# ACTIVITY
Please restate every record below word for word and skip the pictures.

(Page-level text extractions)
════════

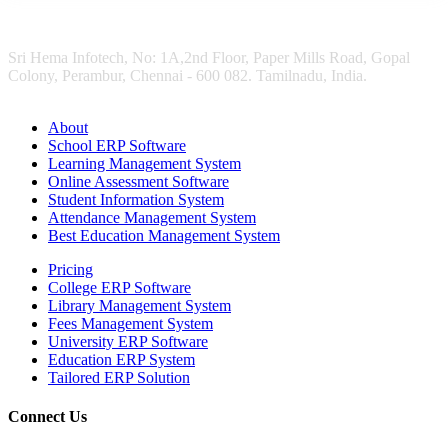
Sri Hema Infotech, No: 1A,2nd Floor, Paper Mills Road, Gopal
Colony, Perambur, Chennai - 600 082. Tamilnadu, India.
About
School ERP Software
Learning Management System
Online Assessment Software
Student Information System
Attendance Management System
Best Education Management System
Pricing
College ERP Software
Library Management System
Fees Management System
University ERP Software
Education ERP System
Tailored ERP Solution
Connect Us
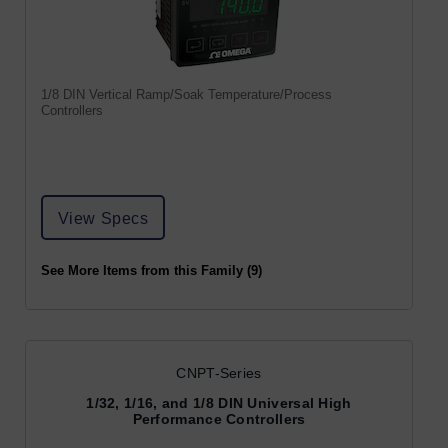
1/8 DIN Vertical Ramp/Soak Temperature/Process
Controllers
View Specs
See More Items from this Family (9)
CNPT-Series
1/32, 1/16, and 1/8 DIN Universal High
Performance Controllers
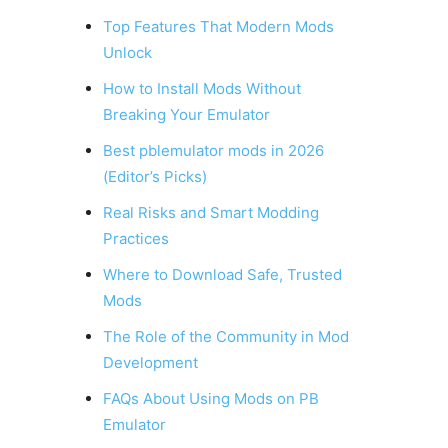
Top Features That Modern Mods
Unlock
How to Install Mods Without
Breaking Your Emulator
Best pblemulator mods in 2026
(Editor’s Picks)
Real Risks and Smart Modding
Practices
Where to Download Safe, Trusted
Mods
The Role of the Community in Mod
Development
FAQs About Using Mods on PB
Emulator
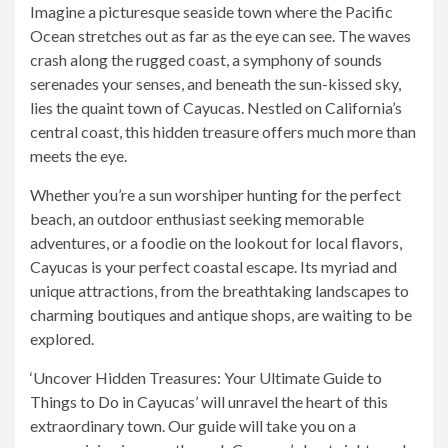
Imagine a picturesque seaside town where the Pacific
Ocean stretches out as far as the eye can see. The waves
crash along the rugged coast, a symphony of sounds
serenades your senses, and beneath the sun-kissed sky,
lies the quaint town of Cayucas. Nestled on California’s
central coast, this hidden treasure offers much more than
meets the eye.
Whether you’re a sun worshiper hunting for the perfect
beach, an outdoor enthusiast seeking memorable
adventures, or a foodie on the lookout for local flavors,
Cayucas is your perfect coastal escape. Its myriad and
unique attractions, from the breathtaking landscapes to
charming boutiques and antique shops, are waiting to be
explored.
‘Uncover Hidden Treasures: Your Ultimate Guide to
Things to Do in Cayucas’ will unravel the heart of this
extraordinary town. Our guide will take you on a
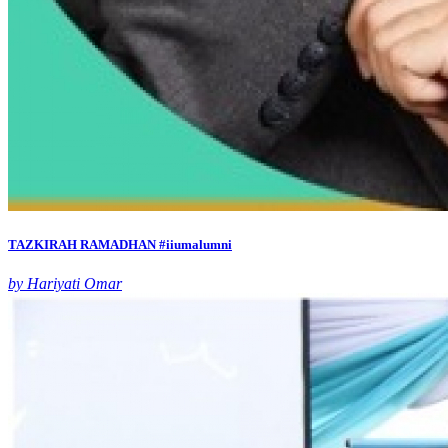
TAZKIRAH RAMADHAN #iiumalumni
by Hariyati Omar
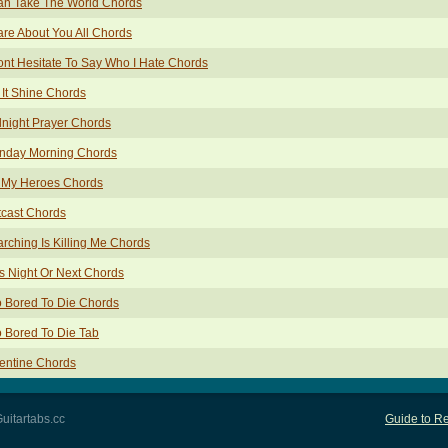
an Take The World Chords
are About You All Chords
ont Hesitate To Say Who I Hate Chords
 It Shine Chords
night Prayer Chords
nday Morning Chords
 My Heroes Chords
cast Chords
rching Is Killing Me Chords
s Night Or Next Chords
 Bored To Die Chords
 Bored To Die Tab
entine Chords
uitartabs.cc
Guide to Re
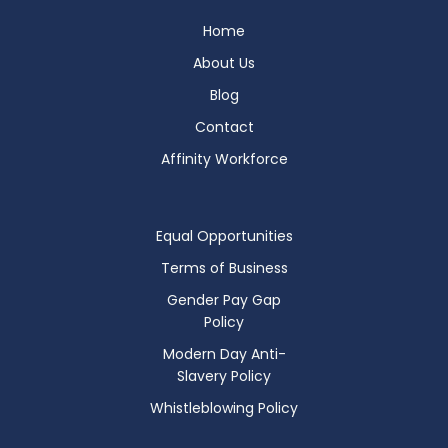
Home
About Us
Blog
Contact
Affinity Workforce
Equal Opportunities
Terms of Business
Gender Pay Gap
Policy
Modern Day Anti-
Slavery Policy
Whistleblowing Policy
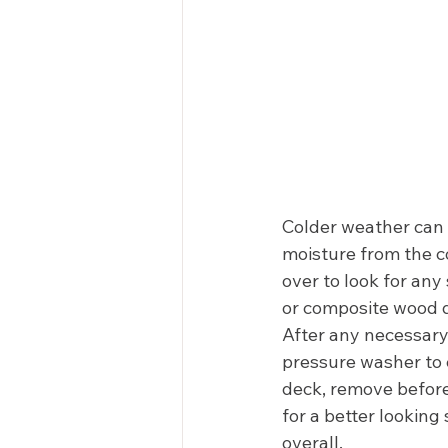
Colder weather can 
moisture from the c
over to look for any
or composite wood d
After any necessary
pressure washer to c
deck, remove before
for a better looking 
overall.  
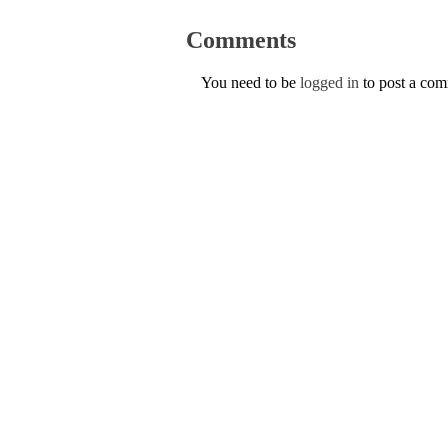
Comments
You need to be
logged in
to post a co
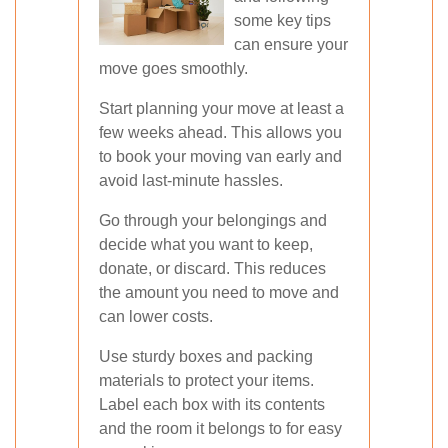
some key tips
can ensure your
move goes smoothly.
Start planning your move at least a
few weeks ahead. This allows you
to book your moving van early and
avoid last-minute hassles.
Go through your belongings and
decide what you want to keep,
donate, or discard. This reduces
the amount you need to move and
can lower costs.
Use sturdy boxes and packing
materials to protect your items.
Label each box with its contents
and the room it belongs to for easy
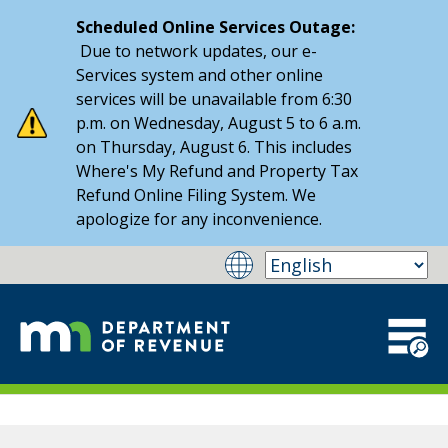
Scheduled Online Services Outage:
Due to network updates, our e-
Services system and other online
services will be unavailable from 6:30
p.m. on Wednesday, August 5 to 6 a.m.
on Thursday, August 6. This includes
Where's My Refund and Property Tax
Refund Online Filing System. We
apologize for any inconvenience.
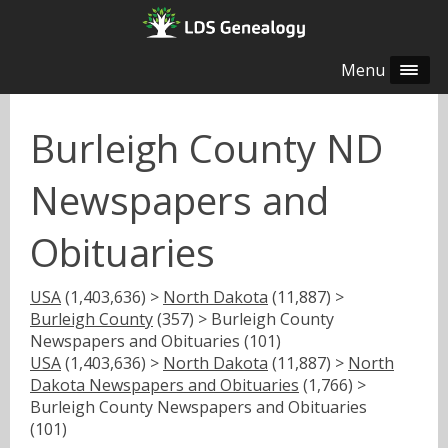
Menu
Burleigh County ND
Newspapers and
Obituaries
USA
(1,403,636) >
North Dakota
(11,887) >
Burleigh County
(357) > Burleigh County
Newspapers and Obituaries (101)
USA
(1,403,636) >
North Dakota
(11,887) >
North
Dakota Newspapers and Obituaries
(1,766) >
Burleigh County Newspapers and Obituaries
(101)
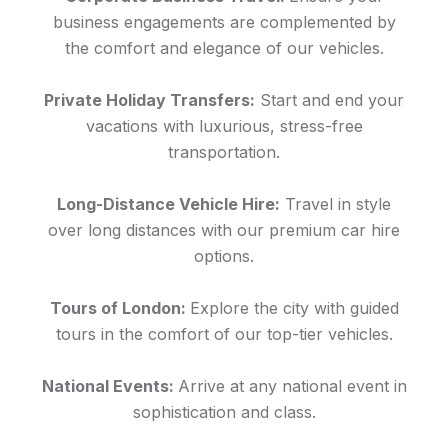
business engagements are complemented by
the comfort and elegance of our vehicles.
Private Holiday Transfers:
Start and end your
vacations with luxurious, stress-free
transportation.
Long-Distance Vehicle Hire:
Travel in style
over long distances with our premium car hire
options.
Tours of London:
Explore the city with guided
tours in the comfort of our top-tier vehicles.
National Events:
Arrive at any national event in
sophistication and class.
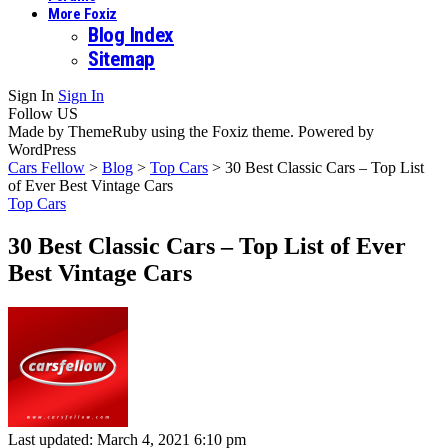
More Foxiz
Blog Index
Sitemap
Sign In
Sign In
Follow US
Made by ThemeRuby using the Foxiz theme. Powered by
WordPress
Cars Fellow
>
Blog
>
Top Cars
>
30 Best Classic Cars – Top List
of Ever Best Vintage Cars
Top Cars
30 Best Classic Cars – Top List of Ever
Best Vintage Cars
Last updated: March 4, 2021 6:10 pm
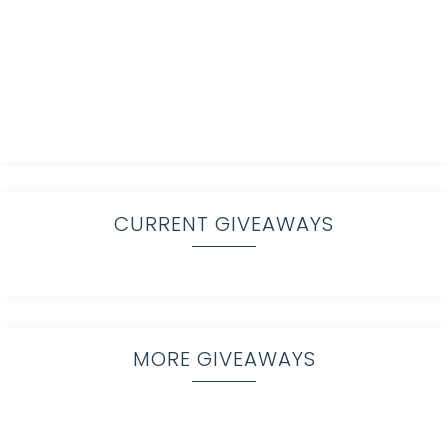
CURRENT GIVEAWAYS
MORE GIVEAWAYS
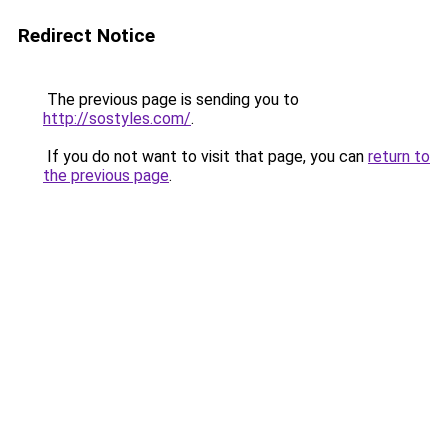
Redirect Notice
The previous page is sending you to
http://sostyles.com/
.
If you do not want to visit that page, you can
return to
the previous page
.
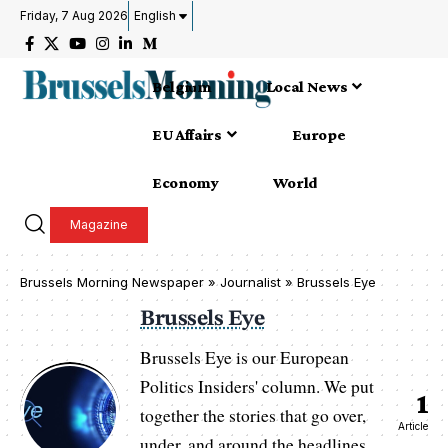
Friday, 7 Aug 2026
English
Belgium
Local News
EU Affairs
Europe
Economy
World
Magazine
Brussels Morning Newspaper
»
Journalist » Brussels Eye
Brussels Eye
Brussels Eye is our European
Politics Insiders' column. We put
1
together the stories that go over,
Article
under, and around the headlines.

════════

# YOUR RESPONSE
Sri Hema Infotech, No: 1A,2nd Floor, Paper Mills Road, Gopal
Colony, Perambur, Chennai - 600 082. Tamilnadu, India.
About
School ERP Software
Learning Management System
Online Assessment Software
Student Information System
Attendance Management System
Best Education Management System
Pricing
College ERP Software
Library Management System
Fees Management System
University ERP Software
Education ERP System
Tailored ERP Solution
Connect Us
1/8 DIN Vertical Ramp/Soak Temperature/Process
Controllers
View Specs
See More Items from this Family (9)
CNPT-Series
1/32, 1/16, and 1/8 DIN Universal High
Performance Controllers
Top Features That Modern Mods
Unlock
How to Install Mods Without
Breaking Your Emulator
Best pblemulator mods in 2026
(Editor’s Picks)
Real Risks and Smart Modding
Practices
Where to Download Safe, Trusted
Mods
The Role of the Community in Mod
Development
FAQs About Using Mods on PB
Emulator
Imagine a picturesque seaside town where the Pacific
Ocean stretches out as far as the eye can see. The waves
crash along the rugged coast, a symphony of sounds
serenades your senses, and beneath the sun-kissed sky,
lies the quaint town of Cayucas. Nestled on California’s
central coast, this hidden treasure offers much more than
meets the eye.
Whether you’re a sun worshiper hunting for the perfect
beach, an outdoor enthusiast seeking memorable
adventures, or a foodie on the lookout for local flavors,
Cayucas is your perfect coastal escape. Its myriad and
unique attractions, from the breathtaking landscapes to
charming boutiques and antique shops, are waiting to be
explored.
‘Uncover Hidden Treasures: Your Ultimate Guide to
Things to Do in Cayucas’ will unravel the heart of this
extraordinary town. Our guide will take you on a
TAZKIRAH RAMADHAN #iiumalumni
by Hariyati Omar
an Take The World Chords
are About You All Chords
ont Hesitate To Say Who I Hate Chords
 It Shine Chords
night Prayer Chords
nday Morning Chords
 My Heroes Chords
cast Chords
rching Is Killing Me Chords
s Night Or Next Chords
 Bored To Die Chords
 Bored To Die Tab
entine Chords
uitartabs.cc
Guide to Re
Home
About Us
Blog
Contact
Affinity Workforce
Equal Opportunities
Terms of Business
Gender Pay Gap
Policy
Modern Day Anti-
Slavery Policy
Whistleblowing Policy
Colder weather can 
moisture from the c
over to look for any
or composite wood d
After any necessary
pressure washer to c
deck, remove before
for a better looking 
overall.  
Comments
You need to be
logged in
to post a co
some key tips
can ensure your
move goes smoothly.
Start planning your move at least a
few weeks ahead. This allows you
to book your moving van early and
avoid last-minute hassles.
Go through your belongings and
decide what you want to keep,
donate, or discard. This reduces
the amount you need to move and
can lower costs.
Use sturdy boxes and packing
materials to protect your items.
Label each box with its contents
and the room it belongs to for easy
Scheduled Online Services Outage:
Due to network updates, our e-
Services system and other online
services will be unavailable from 6:30
p.m. on Wednesday, August 5 to 6 a.m.
on Thursday, August 6. This includes
Where's My Refund and Property Tax
Refund Online Filing System. We
apologize for any inconvenience.
Menu
Burleigh County ND
Newspapers and
Obituaries
USA
(1,403,636) >
North Dakota
(11,887) >
Burleigh County
(357) > Burleigh County
Newspapers and Obituaries (101)
USA
(1,403,636) >
North Dakota
(11,887) >
North
Dakota Newspapers and Obituaries
(1,766) >
Burleigh County Newspapers and Obituaries
(101)
business engagements are complemented by
the comfort and elegance of our vehicles.
Private Holiday Transfers:
Start and end your
vacations with luxurious, stress-free
transportation.
Long-Distance Vehicle Hire:
Travel in style
over long distances with our premium car hire
options.
Tours of London:
Explore the city with guided
tours in the comfort of our top-tier vehicles.
National Events:
Arrive at any national event in
sophistication and class.
More Foxiz
Blog Index
Sitemap
Sign In
Sign In
Follow US
Made by ThemeRuby using the Foxiz theme. Powered by
WordPress
Cars Fellow
>
Blog
>
Top Cars
>
30 Best Classic Cars – Top List
of Ever Best Vintage Cars
Top Cars
30 Best Classic Cars – Top List of Ever
Best Vintage Cars
Last updated: March 4, 2021 6:10 pm
CURRENT GIVEAWAYS
MORE GIVEAWAYS
Redirect Notice
The previous page is sending you to
http://sostyles.com/
.
If you do not want to visit that page, you can
return to
the previous page
.
Friday, 7 Aug 2026
English
Belgium
Local News
EU Affairs
Europe
Economy
World
Magazine
Brussels Morning Newspaper
»
Journalist » Brussels Eye
Brussels Eye
Brussels Eye is our European
Politics Insiders' column. We put
1
together the stories that go over,
Article
under, and around the headlines.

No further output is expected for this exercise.